Amazon SDE-II | Phone screen round experience.
Summary
I recently had a phone screen round for an SDE-II role at Amazon, which primarily focused on Data Structures and Algorithms. I tackled two sliding window problems, demonstrating various approaches and discussing their complexities. I felt positive about my performance and am expecting an Inclined verdict.
Full Experience
I began the interview with my introduction. The interviewer then presented a DSA problem: "Calculate sum of each subarray of size K for an array." I first outlined a brute-force solution and then proceeded to optimize it using the Sliding Window technique, clearly explaining the time and space complexity. I also re-iterated and dry-ran various edge cases to ensure the solution's robustness. I was not required to compile the code.
The follow-up question was to "Return max of each window instead of the sum." For this, I offered three distinct approaches:
- For distinct elements, I suggested using a sliding window combined with a set to track window elements and a maxHeap to find the maximum.
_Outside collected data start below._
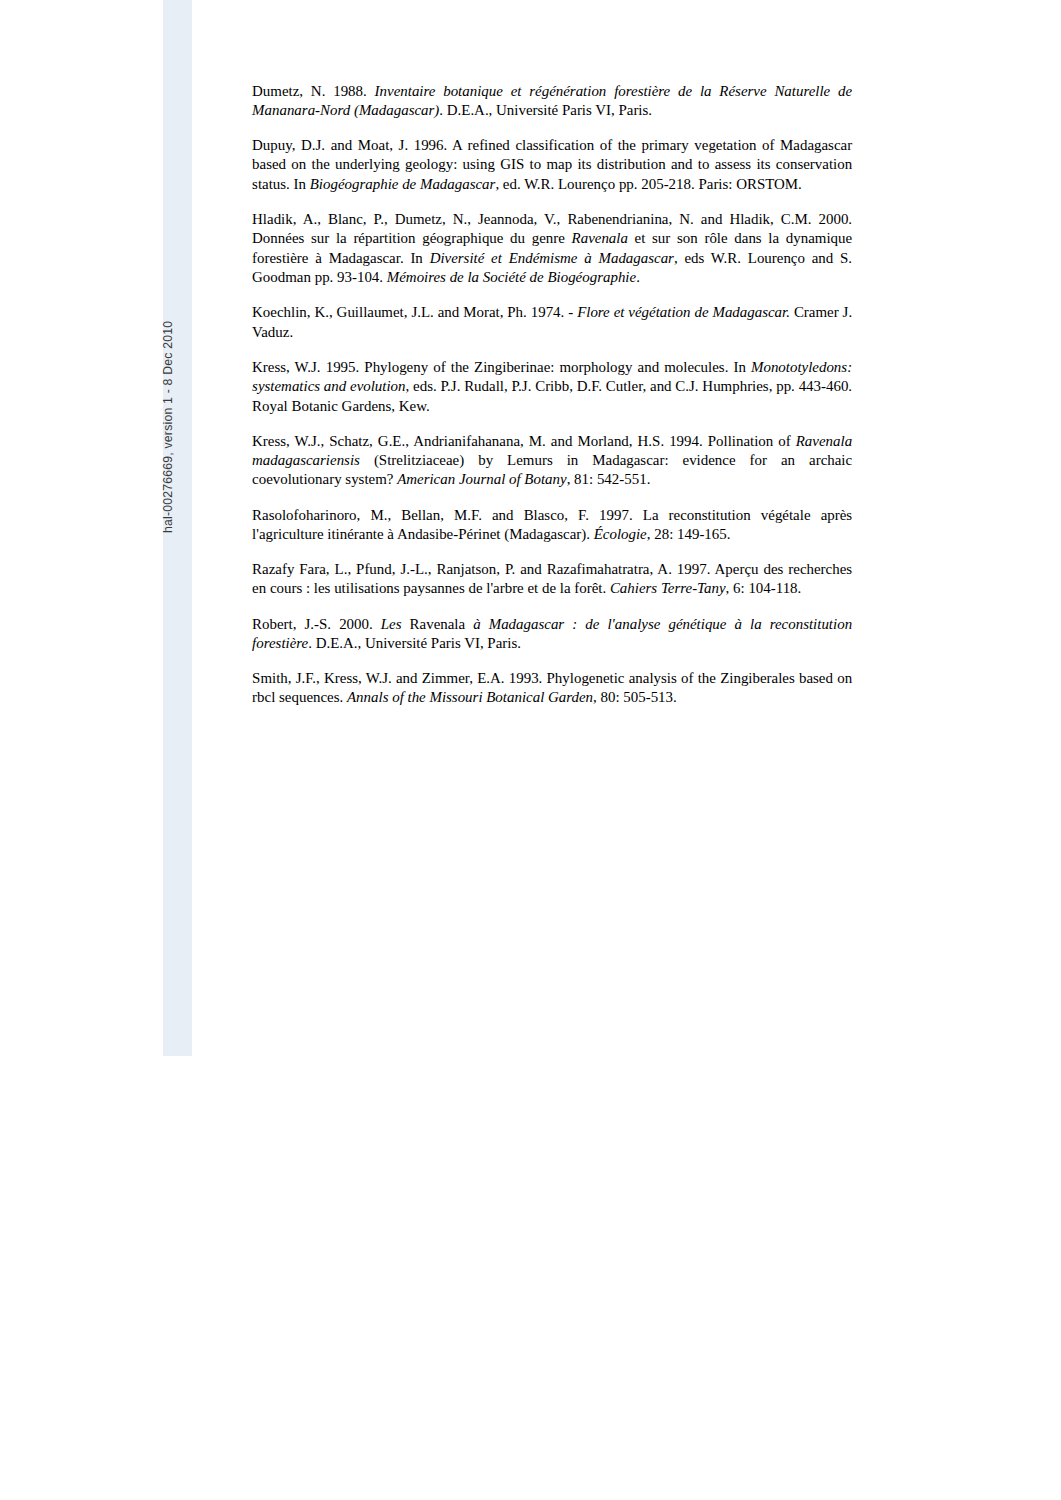hal-00276669, version 1 - 8 Dec 2010
Dumetz, N. 1988. Inventaire botanique et régénération forestière de la Réserve Naturelle de Mananara-Nord (Madagascar). D.E.A., Université Paris VI, Paris.
Dupuy, D.J. and Moat, J. 1996. A refined classification of the primary vegetation of Madagascar based on the underlying geology: using GIS to map its distribution and to assess its conservation status. In Biogéographie de Madagascar, ed. W.R. Lourenço pp. 205-218. Paris: ORSTOM.
Hladik, A., Blanc, P., Dumetz, N., Jeannoda, V., Rabenendrianina, N. and Hladik, C.M. 2000. Données sur la répartition géographique du genre Ravenala et sur son rôle dans la dynamique forestière à Madagascar. In Diversité et Endémisme à Madagascar, eds W.R. Lourenço and S. Goodman pp. 93-104. Mémoires de la Société de Biogéographie.
Koechlin, K., Guillaumet, J.L. and Morat, Ph. 1974. - Flore et végétation de Madagascar. Cramer J. Vaduz.
Kress, W.J. 1995. Phylogeny of the Zingiberinae: morphology and molecules. In Monototyledons: systematics and evolution, eds. P.J. Rudall, P.J. Cribb, D.F. Cutler, and C.J. Humphries, pp. 443-460. Royal Botanic Gardens, Kew.
Kress, W.J., Schatz, G.E., Andrianifahanana, M. and Morland, H.S. 1994. Pollination of Ravenala madagascariensis (Strelitziaceae) by Lemurs in Madagascar: evidence for an archaic coevolutionary system? American Journal of Botany, 81: 542-551.
Rasolofoharinoro, M., Bellan, M.F. and Blasco, F. 1997. La reconstitution végétale après l'agriculture itinérante à Andasibe-Périnet (Madagascar). Écologie, 28: 149-165.
Razafy Fara, L., Pfund, J.-L., Ranjatson, P. and Razafimahatratra, A. 1997. Aperçu des recherches en cours : les utilisations paysannes de l'arbre et de la forêt. Cahiers Terre-Tany, 6: 104-118.
Robert, J.-S. 2000. Les Ravenala à Madagascar : de l'analyse génétique à la reconstitution forestière. D.E.A., Université Paris VI, Paris.
Smith, J.F., Kress, W.J. and Zimmer, E.A. 1993. Phylogenetic analysis of the Zingiberales based on rbcl sequences. Annals of the Missouri Botanical Garden, 80: 505-513.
I explained how to handle
heapPop()if the max element is no longer in the window. - For non-distinct elements, I proposed using a map instead of a set to maintain counts, ensuring
heapPop()is done only when the count of the max element is zero. - As a more advanced option, I mentioned using a segment tree to efficiently store the array and query the maximum of each segment.
Towards the end, I asked the interviewer a query regarding the typical range of work and responsibilities for this role. My expected verdict for this round is Inclined.
Interview Questions (2)
Sum of Subarrays of Size K
Given an array and an integer K, calculate the sum of each subarray of size K.
Maximum of Each Sliding Window
Given an array and a window size K, return the maximum element of each sliding window.